El último día de Matías

Fuente: Suplemento

Por Arturo Galarce Fotos Sergio López Isla


Es un día soleado de marzo. Ha pasado casi un mes desde la muerte de su amigo Matías, de 11 años, y C. (el nombre de este menor y del resto de los mencionados en este reportaje se ha omitido), de 13, se cuela entre las tumbas del Cementerio Municipal de Colina, tomando atajos, pidiendo permiso a los muertos en voz alta como si estos pudieran oírlo. Abriéndose paso, recuerda ese lunes 6 de marzo, el último día que pasaron juntos.

# [QUÉ SE PIDE]
(1) Transcribe del reportaje sobre Matías el fragmento que va desde "El último día de" hasta "que pasaron juntos.", ambos incluidos.
(2) Resume en menos palabras el párrafo del reportaje sobre Matías que empieza con "Es un día soleado de marzo", conservando sus datos principales.
(3) Prosigue el reportaje sobre Matías a partir de su última oración.

# [FILAS ALMACENADAS]

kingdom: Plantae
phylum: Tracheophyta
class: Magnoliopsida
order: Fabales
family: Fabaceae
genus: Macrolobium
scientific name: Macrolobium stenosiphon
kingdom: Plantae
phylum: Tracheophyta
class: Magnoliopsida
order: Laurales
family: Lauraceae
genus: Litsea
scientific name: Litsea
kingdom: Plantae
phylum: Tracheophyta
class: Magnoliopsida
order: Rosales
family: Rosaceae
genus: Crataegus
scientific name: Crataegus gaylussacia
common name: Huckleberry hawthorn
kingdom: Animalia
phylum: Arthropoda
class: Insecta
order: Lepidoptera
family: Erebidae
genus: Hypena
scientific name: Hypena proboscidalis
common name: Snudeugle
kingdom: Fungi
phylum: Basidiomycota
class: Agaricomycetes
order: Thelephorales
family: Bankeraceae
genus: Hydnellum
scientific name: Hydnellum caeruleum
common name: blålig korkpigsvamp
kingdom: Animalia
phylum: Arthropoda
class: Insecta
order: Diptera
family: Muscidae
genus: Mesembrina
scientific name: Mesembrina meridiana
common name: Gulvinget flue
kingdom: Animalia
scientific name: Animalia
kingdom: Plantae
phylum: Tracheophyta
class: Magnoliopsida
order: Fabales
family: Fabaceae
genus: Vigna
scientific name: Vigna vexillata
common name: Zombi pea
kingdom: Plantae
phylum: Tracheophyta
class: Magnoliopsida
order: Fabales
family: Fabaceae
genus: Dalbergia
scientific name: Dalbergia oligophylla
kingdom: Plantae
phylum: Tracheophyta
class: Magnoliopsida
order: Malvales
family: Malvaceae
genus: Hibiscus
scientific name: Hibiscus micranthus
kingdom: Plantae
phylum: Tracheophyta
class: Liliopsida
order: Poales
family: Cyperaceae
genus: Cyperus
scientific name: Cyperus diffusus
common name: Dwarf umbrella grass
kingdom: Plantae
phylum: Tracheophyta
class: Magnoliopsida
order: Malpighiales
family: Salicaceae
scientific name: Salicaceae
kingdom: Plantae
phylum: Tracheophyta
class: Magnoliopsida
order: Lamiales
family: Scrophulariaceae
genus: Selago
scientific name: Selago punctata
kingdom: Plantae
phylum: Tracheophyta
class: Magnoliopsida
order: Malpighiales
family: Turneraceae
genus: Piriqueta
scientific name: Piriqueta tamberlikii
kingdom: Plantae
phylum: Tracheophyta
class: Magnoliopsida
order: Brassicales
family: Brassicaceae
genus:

# [RESPUESTAS POR TAREA]
(1)
El último día de Matías

Fuente: Suplemento

Por Arturo Galarce Fotos Sergio López Isla


Es un día soleado de marzo. Ha pasado casi un mes desde la muerte de su amigo Matías, de 11 años, y C. (el nombre de este menor y del resto de los mencionados en este reportaje se ha omitido), de 13, se cuela entre las tumbas del Cementerio Municipal de Colina, tomando atajos, pidiendo permiso a los muertos en voz alta como si estos pudieran oírlo. Abriéndose paso, recuerda ese lunes 6 de marzo, el último día que pasaron juntos.

(2) Un día soleado de marzo, casi un mes después de la muerte de su amigo Matías, de 11 años, C., de 13, recorre el Cementerio Municipal de Colina. Toma atajos y pide permiso en voz alta a los muertos. Mientras avanza, recuerda el lunes 6 de marzo, el último día que pasaron juntos.

(3)
-Comimos puré con huevo frito y hamburguesas, que nos hizo mi mami. Bajamos un rato a jugar y después se nos ocurrió ir pa’ la laguna de Chicureo. Antes de irnos pasamos a un supermercado en Colina y robamos unas toallitas húmedas que le íbamos a regalar a la M., que vive en mi block y que tiene una hija chiquitita. Después tomamos la micro pa’ Chicureo…

C. se detiene frente a la lápida de Mario Rodríguez, muerto de una puñalada en el cuello en 2014. Tenía 17 años. Con Matías, dice, solían venir al cementerio para sacar las penas de amor y llorar junto a Mario, escuchando reggaetón.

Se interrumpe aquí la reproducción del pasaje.